Explorer le support —
**1)** Recopiez le passage de l'extrait sur Privacy Sandbox qui commence aux mots « Pourquoi cela se » et s'arrête après « aller de l'avant. ».
**2)** Selon l'extrait sur Privacy Sandbox, quels deux éléments Google dit-il avoir pris en compte avant de retirer certains composants ?
**3)** Rédigez la suite de l'extrait sur Privacy Sandbox, après sa dernière phrase.

Extrait étudié —
▽
Ces deux technologies constituent de réelles avancées utiles, et il est bon de voir qu'elles seront maintenues.
Ce qui a disparu
Google indique qu'après avoir examiné les « commentaires de l'écosystème » et pris en compte le « faible niveau d'adoption », il a décidé de retirer les composants suivants de Privacy Sandbox dans Chrome et Android :
- API Attribution Reporting
- Protection IP
- Personnalisation sur l'appareil
- Agrégation privée (y compris le stockage partagé)
- Audience protégée
- Signaux d'application protégés
- Ensembles de sites Web connexes (y compris requestStorageAccessFor et partition de sites Web connexes)
- SelectURL
- SDK Runtime
- API Topics
Nous ne regretterons pas la suppression des fonctionnalités Attribution Reporting, Protected Audience et Topics. Celles-ci étaient complexes, opaques et, dans la pratique, n'apportaient aucune amélioration significative en matière de confidentialité. L'API Topics, en particulier, promettait de préserver la confidentialité en stockant localement les centres d'intérêt des utilisateurs et en ne partageant avec les annonceurs que des catégories générales, telles que « sports » ou « musique ». Bien qu'elle visait à empêcher le fingerprinting en utilisant une sélection aléatoire de sujets et en limitant la fréquence de mise à jour des données, elle n'a finalement pas réussi à protéger les utilisateurs. Le problème est que les grandes entreprises, en particulier celles qui proposent plusieurs applications ou services, pouvaient toujours corréler les sujets sur leurs différentes plateformes afin de créer des profils très détaillés des utilisateurs. Malgré le stockage local et les fonctionnalités aléatoires, cela n'a pas suffi à freiner le monopole croissant de Google et d'autres acteurs dans le domaine des technologies publicitaires, et a permis la mise en place de mécanismes de suivi plus subtils.
Ce qui est vraiment décevant, cependant, c'est que la Protection IP ne sera pas poursuivie. Celle-ci avait en effet le potentiel de faire une réelle différence en masquant les adresses IP des utilisateurs, ce qui aurait pu véritablement réduire le suivi et le fingerprinting en ligne.
Pourquoi cela se passe-t-il ?
Au final, Chrome reste le seul navigateur majeur à conserver les cookies tiers, longtemps après que tous les autres les aient abandonnés. Et il y a des raisons évidentes à cela. Ce n'est pas une question de hasard ou d'indécision : c'est un mélange de problèmes internes et de pressions extérieures qui n'ont laissé à Google aucune bonne solution pour aller de l'avant.
△
Données sources —
▽
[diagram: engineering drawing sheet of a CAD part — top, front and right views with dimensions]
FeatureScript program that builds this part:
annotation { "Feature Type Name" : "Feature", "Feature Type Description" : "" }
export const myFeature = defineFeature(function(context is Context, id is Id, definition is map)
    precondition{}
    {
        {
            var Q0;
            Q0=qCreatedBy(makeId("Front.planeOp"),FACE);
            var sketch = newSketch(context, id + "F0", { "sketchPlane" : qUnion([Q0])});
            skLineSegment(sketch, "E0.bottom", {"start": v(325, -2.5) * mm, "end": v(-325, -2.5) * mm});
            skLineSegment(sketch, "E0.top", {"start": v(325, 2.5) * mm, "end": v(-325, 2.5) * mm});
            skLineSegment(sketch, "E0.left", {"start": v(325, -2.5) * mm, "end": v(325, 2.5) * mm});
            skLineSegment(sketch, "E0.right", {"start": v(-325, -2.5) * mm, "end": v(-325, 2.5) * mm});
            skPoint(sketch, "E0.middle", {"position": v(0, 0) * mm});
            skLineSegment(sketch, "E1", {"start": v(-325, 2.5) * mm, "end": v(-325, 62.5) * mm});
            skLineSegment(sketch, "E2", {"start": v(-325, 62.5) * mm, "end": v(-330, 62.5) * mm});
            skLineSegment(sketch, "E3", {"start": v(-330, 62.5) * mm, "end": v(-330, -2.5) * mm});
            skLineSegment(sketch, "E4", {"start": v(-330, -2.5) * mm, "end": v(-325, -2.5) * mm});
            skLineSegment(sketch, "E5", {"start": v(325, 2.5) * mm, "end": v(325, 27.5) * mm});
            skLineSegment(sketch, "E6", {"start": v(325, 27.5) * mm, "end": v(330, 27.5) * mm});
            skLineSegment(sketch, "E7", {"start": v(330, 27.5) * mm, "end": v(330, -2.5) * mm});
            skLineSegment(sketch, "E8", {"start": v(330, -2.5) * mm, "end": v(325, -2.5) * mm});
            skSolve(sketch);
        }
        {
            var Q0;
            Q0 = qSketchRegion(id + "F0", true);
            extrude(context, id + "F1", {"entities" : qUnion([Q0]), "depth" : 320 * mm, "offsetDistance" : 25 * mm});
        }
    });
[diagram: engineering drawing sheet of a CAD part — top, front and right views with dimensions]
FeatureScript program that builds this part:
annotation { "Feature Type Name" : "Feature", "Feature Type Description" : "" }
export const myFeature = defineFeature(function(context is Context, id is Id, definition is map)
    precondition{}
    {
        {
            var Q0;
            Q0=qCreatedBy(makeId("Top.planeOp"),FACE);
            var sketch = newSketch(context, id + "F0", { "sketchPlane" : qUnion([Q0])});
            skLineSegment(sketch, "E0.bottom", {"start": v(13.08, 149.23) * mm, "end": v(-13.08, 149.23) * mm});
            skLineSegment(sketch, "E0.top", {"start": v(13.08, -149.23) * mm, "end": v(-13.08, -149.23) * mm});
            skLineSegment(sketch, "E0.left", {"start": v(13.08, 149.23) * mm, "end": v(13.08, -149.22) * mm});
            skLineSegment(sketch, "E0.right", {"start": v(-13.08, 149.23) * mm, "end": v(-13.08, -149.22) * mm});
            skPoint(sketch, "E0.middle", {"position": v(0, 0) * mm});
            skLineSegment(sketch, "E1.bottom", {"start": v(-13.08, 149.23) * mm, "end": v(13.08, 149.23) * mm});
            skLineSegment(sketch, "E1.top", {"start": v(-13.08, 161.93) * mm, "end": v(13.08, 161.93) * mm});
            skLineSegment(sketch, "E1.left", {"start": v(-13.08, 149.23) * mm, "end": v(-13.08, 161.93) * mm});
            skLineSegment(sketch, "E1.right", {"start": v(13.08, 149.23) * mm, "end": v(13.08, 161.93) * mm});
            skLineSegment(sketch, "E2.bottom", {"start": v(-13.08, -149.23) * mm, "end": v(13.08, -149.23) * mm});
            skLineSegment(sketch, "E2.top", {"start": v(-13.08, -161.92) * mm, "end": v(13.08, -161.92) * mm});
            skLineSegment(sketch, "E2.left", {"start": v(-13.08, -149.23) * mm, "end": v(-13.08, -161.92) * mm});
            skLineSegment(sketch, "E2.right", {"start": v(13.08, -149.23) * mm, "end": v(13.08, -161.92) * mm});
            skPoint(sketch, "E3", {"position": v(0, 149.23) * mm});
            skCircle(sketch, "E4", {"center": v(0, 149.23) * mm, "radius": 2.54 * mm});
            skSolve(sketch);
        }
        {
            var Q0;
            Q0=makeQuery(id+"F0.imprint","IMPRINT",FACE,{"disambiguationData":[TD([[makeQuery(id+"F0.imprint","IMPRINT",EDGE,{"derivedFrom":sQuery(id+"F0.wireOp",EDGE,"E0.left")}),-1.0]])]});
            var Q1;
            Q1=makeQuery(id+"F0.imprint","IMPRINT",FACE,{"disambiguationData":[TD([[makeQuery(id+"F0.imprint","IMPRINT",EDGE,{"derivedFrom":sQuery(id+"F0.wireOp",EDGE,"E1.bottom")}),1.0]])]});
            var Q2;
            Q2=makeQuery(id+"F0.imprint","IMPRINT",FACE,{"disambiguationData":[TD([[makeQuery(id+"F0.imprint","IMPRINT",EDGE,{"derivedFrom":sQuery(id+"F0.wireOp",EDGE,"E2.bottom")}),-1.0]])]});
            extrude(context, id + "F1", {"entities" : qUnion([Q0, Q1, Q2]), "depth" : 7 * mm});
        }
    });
△
Réponses numérotées —
**1)**
Pourquoi cela se passe-t-il ?
Au final, Chrome reste le seul navigateur majeur à conserver les cookies tiers, longtemps après que tous les autres les aient abandonnés. Et il y a des raisons évidentes à cela. Ce n'est pas une question de hasard ou d'indécision : c'est un mélange de problèmes internes et de pressions extérieures qui n'ont laissé à Google aucune bonne solution pour aller de l'avant.

**2)** Les « commentaires de l'écosystème » et le « faible niveau d'adoption ».

**3)**
Au sein de l'entreprise, la transition de l'ensemble de son activité publicitaire vers de nouvelles technologies s'est avérée beaucoup plus difficile que prévu. Reconstruire un système aussi gigantesque sans perturber le fonctionnement des publicités ni réduire les profits s'est avéré tout simplement trop risqué. Assurer le bon fonctionnement de milliards d'appareils, de réseaux publicitaires et de partenaires est déjà suffisamment complexe, et y ajouter des systèmes non testés était probablement un pas de trop.
À l'extérieur, Google subit une pression antitrust constante. Chaque changement apporté à la manière dont les publicités sont diffusées ou les données traitées est surveillé de près par les régulateurs. Dans cette situation, toute initiative qui pourrait donner l'impression de renforcer son contrôle sur la publicité en ligne pourrait se retourner contre l'entreprise. Google se trouve donc coincé, tiraillé entre la nécessité de montrer des progrès en matière de confidentialité et la crainte d'être accusé de renforcer son emprise sur le marché.
Et comme d'habitude, ce sont les utilisateurs qui sont perdants. Certaines des rares fonctionnalités qui auraient pu réellement améliorer la confidentialité en ligne ont disparu, tandis que les cookies tiers — un système obsolète et défaillant que tout le monde voulait abandonner — sont toujours là. La perspective d'un web plus confidentiel a été repoussée une fois de plus, simplement pour permettre aux entreprises de continuer à fonctionner comme avant.